Metric Relationships
Little's Law
The fundamental law connecting the three core metrics:
Concurrency = RPS × Response Time (seconds)
| Scenario | RPS | Latency | Concurrency |
|---|---|---|---|
| Healthy | 100 | 0.1s | 10 |
| Degrading | 100 | 1.0s | 100 |
| Overloaded | 80 | 5.0s | 400 |
As latency grows, concurrency explodes — consuming threads, file descriptors, memory — which in turn causes more latency. This is the feedback loop of degradation.
Key Relationships
Higher latency → lower effective throughput
Even with the same RPS, if each response takes 5× longer, the system does 5× more work in parallel. Resources saturate sooner.

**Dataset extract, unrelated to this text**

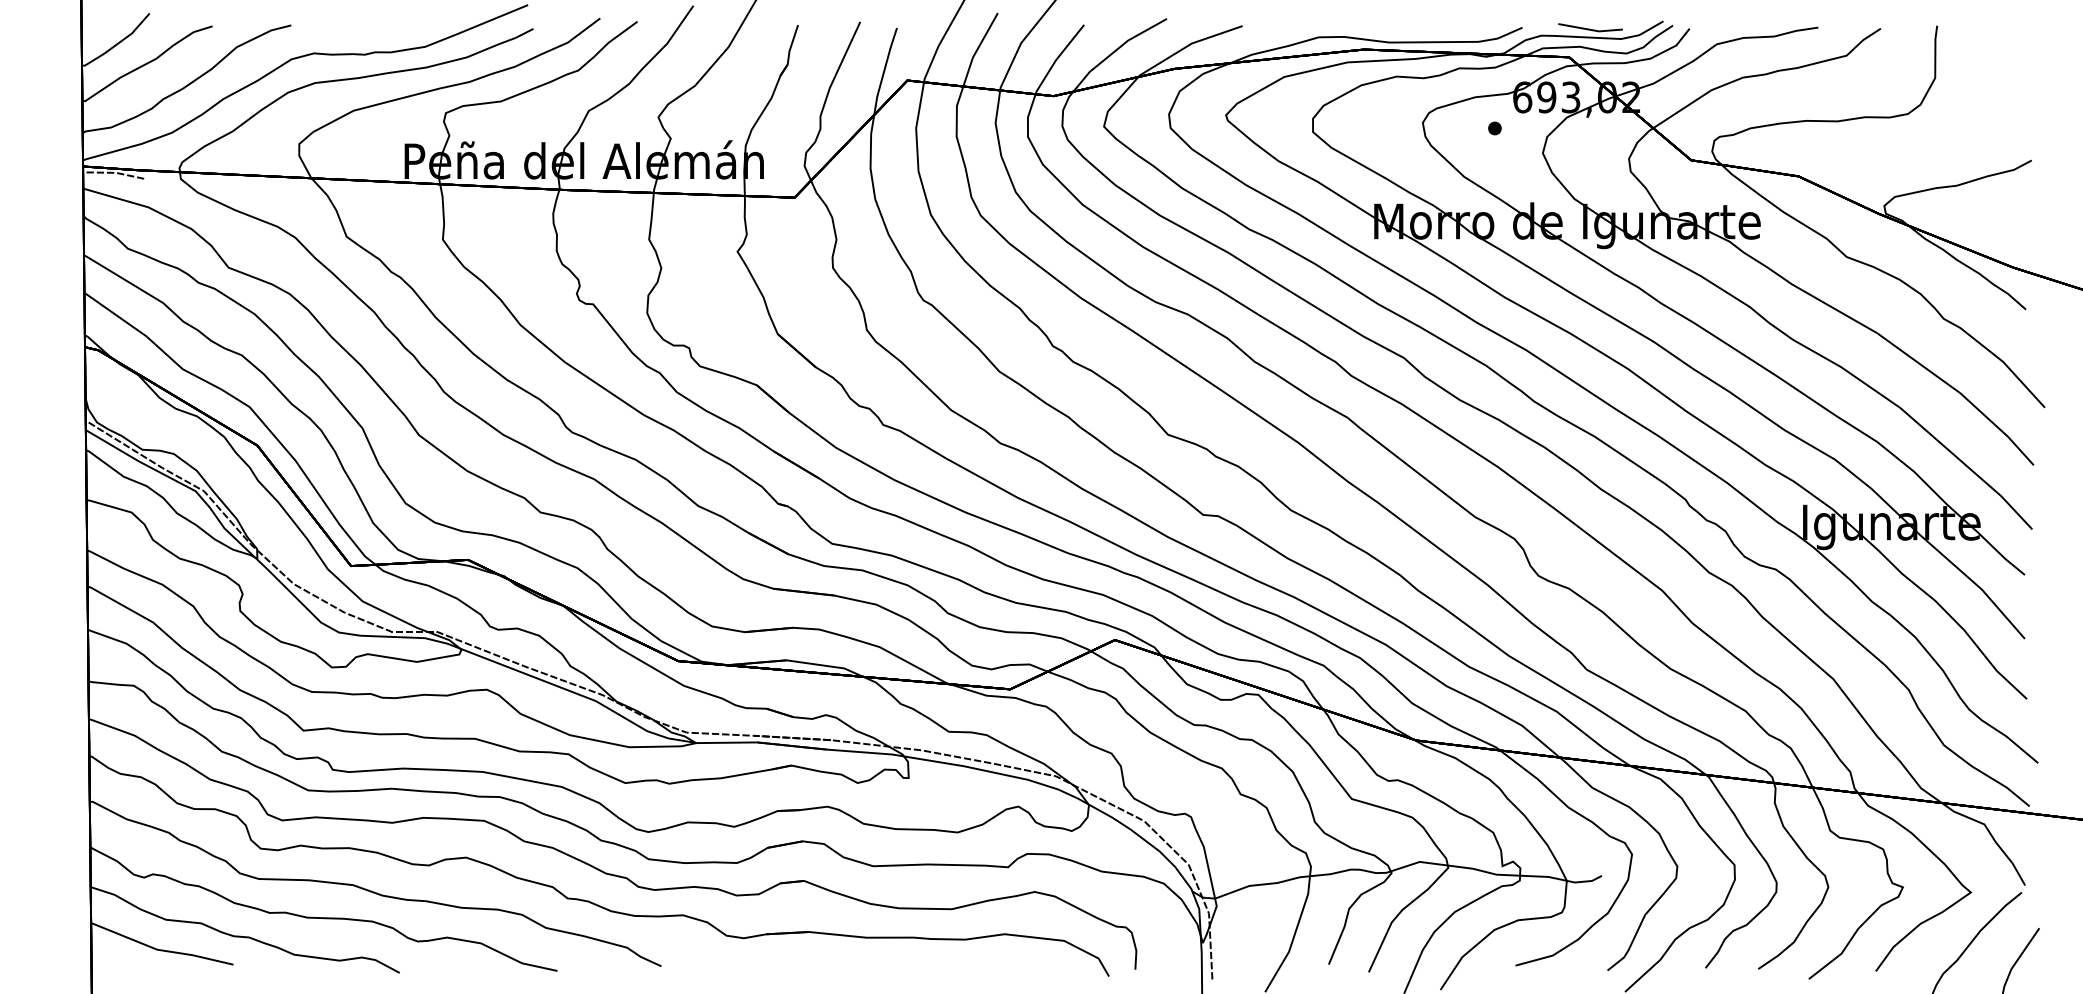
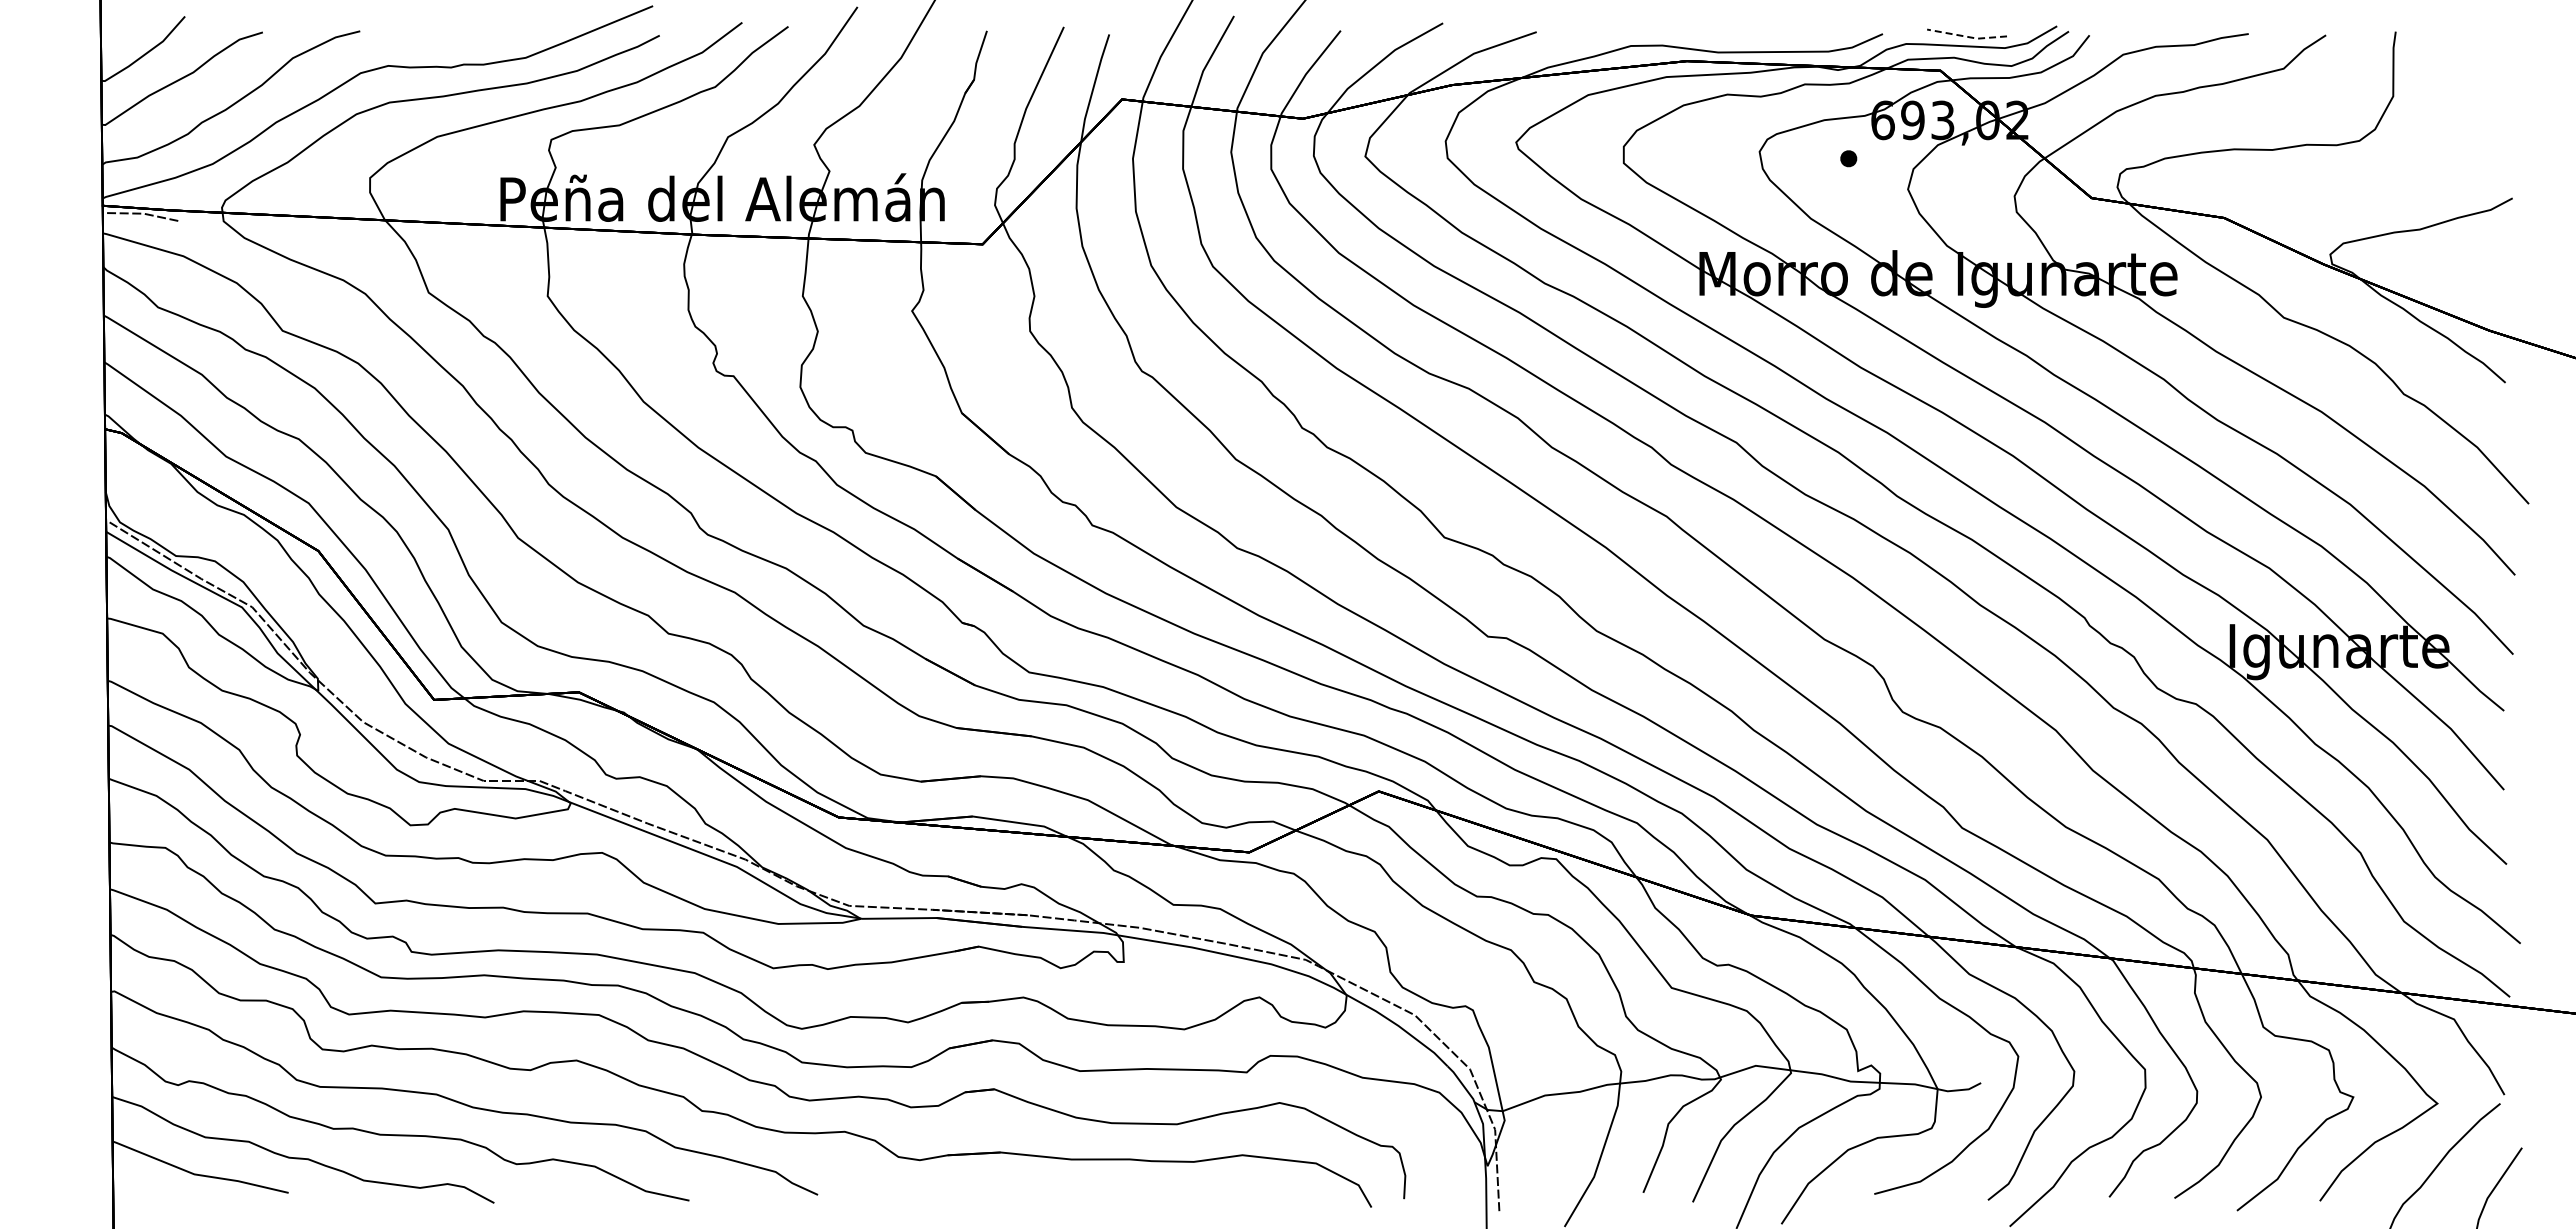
line: (1590, 29) -> (1966, 36), solid -> dashed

Increasing RPS → increases latency after a threshold
Every system has a saturation point. Below it, latency is flat. Above it, latency climbs nonlinearly.
RPS: 10 50 100 150 200
p95 (ms): 40 45 80 300 1200
That sharp knee is the system's capacity limit.
Larger payload → higher throughput, same RPS
More bytes per request means more network and CPU work per second, even if the request count stays constant.
Slow responses → higher concurrency → resource exhaustion
This is the chain reaction that crashes systems: high load → high latency → high concurrency → out of threads/connections → errors → higher latency.
Common Misconceptions
| Misconception | Reality |
|---|---|
| High RPS = good performance | High RPS with p99 > 5s is not good performance |
| Low average latency = good UX | Average hides the worst 1–10% of users |
| Zero errors = stable system | A system with 0% errors but 10s latency is not stable |
| Fast under low load = scalable | Many systems look great at 10 users, collapse at 1000 |
Reading a Performance Curve
A standard latency-vs-load curve has three zones:
Latency
| /
| /
| ________/
|_________________________/
|
+---------------------------------> RPS
[stable] [knee] [degraded]
- Stable zone: latency flat, system handles load easily
- Knee: the inflection point — capacity limit reached
- Degraded zone: latency climbs, errors appear, system is overloaded
The goal of performance testing is to find the knee and ensure production traffic stays well to the left of it.